It was confirmed Friday that interim Town Manager Bob Panek has resigned.
According to sources from the Town, while Panek was allowed to resign, he would have been terminated otherwise. Panek attempted to give a 30-day notice, but that was rejected. The town told him his resignation was immediate.
Town sources told the Mirror that, while there were other factors, the resignation was due to a case of basic insubordination.
In May, Panek, who was acting as town manager after the resignation of Brent Manuel, brought a proposal from the Bay Creek fitness club that would have allowed town employees to join the club for a mere $90 per month. Panek apparently negotiated the deal on his own. The town would have to budget and pay the club $5000 for employees to use this benefit.
Panek next had the proposal put on the agenda for the next Town Council Regular Meeting. Panek presented the proposal at the meeting, however, no motion was made to approve it, and it died there.
Town sources told the Mirror that they found the idea ludicrous, given that they were still having trouble balancing the budget.
Town sources told the Mirror that Panek next went back to the fitness club and gave them the $5000 anyway, presumably so he could join himself. The Mayor and other members of council were furious and brought Panek in to explain himself. He resigned soon after. Town sources told the Mirror that in an attempt to keep his job, Panek listed a litany of things ‘he has done for the town’, which sources say elicited a series of laughs.
This is not the first time Panek has found himself embroiled in controversy. A Defense Week article from 2002 found that Panek was actively involved in a scam to bilk the Navy retirement system which allowed for some to retire before their time and start collecting pensions. The story was based on a 2000 Navy Inspector General (IG) report on the “manipulation of the federal retirement system.” The report called the scam a case of senior Navy executives “taking care of their own.”
RAFT Committee Questions
At Wednesday’s Wetlands and Dunes Board’s work session, members of the ad-hoc local “RAFT” committee injected themselves into the conversation. Member Karen Jolly Davis noted that money earmarked for the Cape Charles Community Trail could be leveraged using a ‘landscaping’ clause—the money could be diverted to beach management. Davis also noted that Interim Town Manager Bob Panek is part of the RAFT committee, and is also the lead for the trail project and that in terms of diverting the funds, he would be the person to see. This raised a few eyebrows and calls into question what the so-called committee has really been up to. Committee member Hank Mayer also made a cryptic comment that he had been working deals with people across the bay. Since the committee is ad-hoc, they can meet in secret without much oversight from the town. Sources for the town told the Mirror they were surprised at Panek’s involvement, and the proposal to divert grant funds. Whether the committee will be dissolved and an investigation launched into its activities has yet to be determined.
Historical Context of the Resignation
A citizen spoke to the Mirror on Friday, “Why did it take so long for the council to do this? I mean, you look back at the wastewater plant, what was that? He had no idea, and then, of the three places to put it, he picks the worst one…and there have been what, over $500,000 in fines for it?”
Given current circumstances, the citizen has a point. When the town was engaged in its efforts to replace the old wastewater station, then Town Manager Joe Vaccaro was told by council to stay out of it, that Panek would have the reins. This seemed odd at the time—no one had much experience here, however, Vaccaro had as much or more than Panek. Why was Vaccaro told to stand down?

_Source material_.

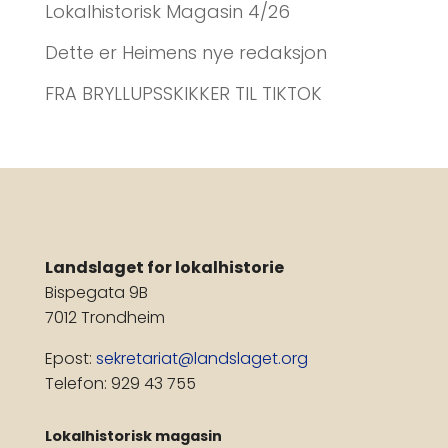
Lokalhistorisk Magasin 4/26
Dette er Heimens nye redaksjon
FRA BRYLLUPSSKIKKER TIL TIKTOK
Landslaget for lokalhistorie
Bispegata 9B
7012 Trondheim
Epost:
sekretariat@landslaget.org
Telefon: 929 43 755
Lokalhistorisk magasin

_Goal of the exercise_. Proceed with the article on the interim town manager's resignation, starting after its last sentence. The rows come from a separate source and are unrelated to the article on the interim town manager's resignation.

_Answer below_.
This question historically leads back to the Annexation Agreement. At one point, former Mayor Dora Sullivan, leveraging Assistant Town Manager Bob Panek engaged in a luke-warm effort to get the developer of Bay Creek to pay its fair share of the wastewater plant’s cost. After letters, and a bit of back and forth, the initiative was dropped, and the full cost of the plant was born by the taxpayers. What happened that led the town to drop this effort, and instead incur a debt? Sullivan and Panek not pursuing the obligations of the developer also opened the door for the construction of the $11 million dollar connector road, which was supposed to paid for by the developer, but instead was foisted upon the taxpayer.
The Old School
The town siding with developers over local citizens reached its apex with the old school backroom deal. Beginning in August of 2012, the town began meeting in secret with developer Echelon Resources to unload the Cape Charles High School building, which at the time was valued over $900,000, for a mere $10. The lead for this deal was Assistant Town Manager Bob Panek.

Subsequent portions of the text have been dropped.